SAIGE

Risk-Weighted Compute Permits Under Imperfect Monitoring: Enforcement Design and an EU-Implementable Blueprint

Mentor: Joel Christoph
Project area: Technical AI governance, compute governance, enforcement design, mechanism design, economics of frontier AI oversight

Project Language

English only.

Minimum Time Commitment

8 hours per week.

Project Abstract

This project develops and stress-tests a concrete governance instrument for frontier AI: risk-weighted tradable compute permits with enforceable compliance under imperfect monitoring. The core idea is to regulate training-relevant compute as a scarce, auditable input while allowing trade to reduce compliance cost and improve feasibility. “Risk-weighted” means the permits required per unit of compute depend on verifiable risk indicators, especially evaluation outcomes, so higher-risk training runs face tighter effective caps and higher marginal cost.

The project has three workstreams.

(1) Formal model: a regulator sets an aggregate cap, a risk-weighting rule, and an enforcement policy; developers choose compute use, reporting, and evasion effort under imperfect monitoring. We derive implementable conditions for truthful reporting and deterrence of under-reporting or hidden training.

(2) Minimal simulation: we implement a lightweight Monte Carlo or agent-based simulation comparing enforcement regimes such as random audits, risk-based targeting, convex penalties, and escalation rules, documenting tradeoffs between compliance, expected harm reduction, and administrative burden.

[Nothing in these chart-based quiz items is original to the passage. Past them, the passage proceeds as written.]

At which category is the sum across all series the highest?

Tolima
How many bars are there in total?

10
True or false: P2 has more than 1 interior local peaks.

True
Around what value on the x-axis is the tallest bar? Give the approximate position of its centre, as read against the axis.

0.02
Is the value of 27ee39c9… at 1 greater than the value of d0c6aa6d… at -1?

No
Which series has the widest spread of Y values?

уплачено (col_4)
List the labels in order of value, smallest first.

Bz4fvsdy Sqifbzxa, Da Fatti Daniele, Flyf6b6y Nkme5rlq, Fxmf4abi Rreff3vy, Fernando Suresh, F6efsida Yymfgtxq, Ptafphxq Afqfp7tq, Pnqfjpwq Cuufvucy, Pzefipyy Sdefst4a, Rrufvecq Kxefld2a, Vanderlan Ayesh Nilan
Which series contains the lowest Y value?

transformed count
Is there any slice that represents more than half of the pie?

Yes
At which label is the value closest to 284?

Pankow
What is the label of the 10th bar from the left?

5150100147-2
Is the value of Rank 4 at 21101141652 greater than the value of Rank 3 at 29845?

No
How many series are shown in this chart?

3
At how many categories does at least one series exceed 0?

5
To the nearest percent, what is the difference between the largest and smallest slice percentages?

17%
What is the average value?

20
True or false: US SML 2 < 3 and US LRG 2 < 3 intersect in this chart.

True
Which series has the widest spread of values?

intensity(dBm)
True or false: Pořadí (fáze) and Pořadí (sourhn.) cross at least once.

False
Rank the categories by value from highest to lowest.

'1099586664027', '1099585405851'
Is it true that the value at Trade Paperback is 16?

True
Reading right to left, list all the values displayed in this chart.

(3) Policy translation: we convert the design into an EU-relevant blueprint specifying institutional roles, evidentiary standards, audit triggers, and interfaces with evaluations and incident reporting.

Expected outputs by the end of the main phase are:

(a) a public preprint with a clear proposition spine and robustness checks,

(b) an open-source repository with simulation code and reproducible figures, and

(c) a 6 to 10 page policy brief describing an EU-implementable pathway.

If the project extends, we will polish for submission and stakeholder feedback.

Theory of Change

Catastrophic risk from frontier AI is amplified by incentives to scale capabilities faster than safety and governance can keep up, and by weak compliance when monitoring is imperfect. Compute is one of the few levers that can be metered, capped, and coordinated across jurisdictions, but compute governance fails if developers can under-report or shift activity without credible expected penalties.

This project contributes by designing a compute governance mechanism that remains enforceable under imperfect observability. Risk-weighted permits connect the regulated substrate (compute) to measurable risk signals (evaluations), allowing tighter constraints where risk is higher while preserving flexibility for lower-risk activity. A clear audit and penalty architecture makes truthful reporting the best response and reduces the probability of unmonitored frontier training runs. The blueprint output is designed to be implementable: it clarifies minimal monitoring assumptions, specifies enforcement choices, and provides a focal design that German and EU stakeholders can debate, pilot, and refine. Over time, this increases the chance that evaluations and oversight meaningfully constrain real-world scaling, lowering catastrophic risk.

Desired Mentee Background

Computer Science/ML, Maths, Economics, Law, International Relations, Political Science

Desired Mentee Level of Education

Masters and above.

Other Mentee Requirements

Strong quantitative reasoning and reliability.
Ability to write clear English.
Comfort reading formal models and translating them into precise prose. At least one of:
(a) game theory or mechanism design exposure,
(b) strong quantitative microeconomics, or
(c) strong Python ability for simulations.

Consistent weekly progress is mandatory.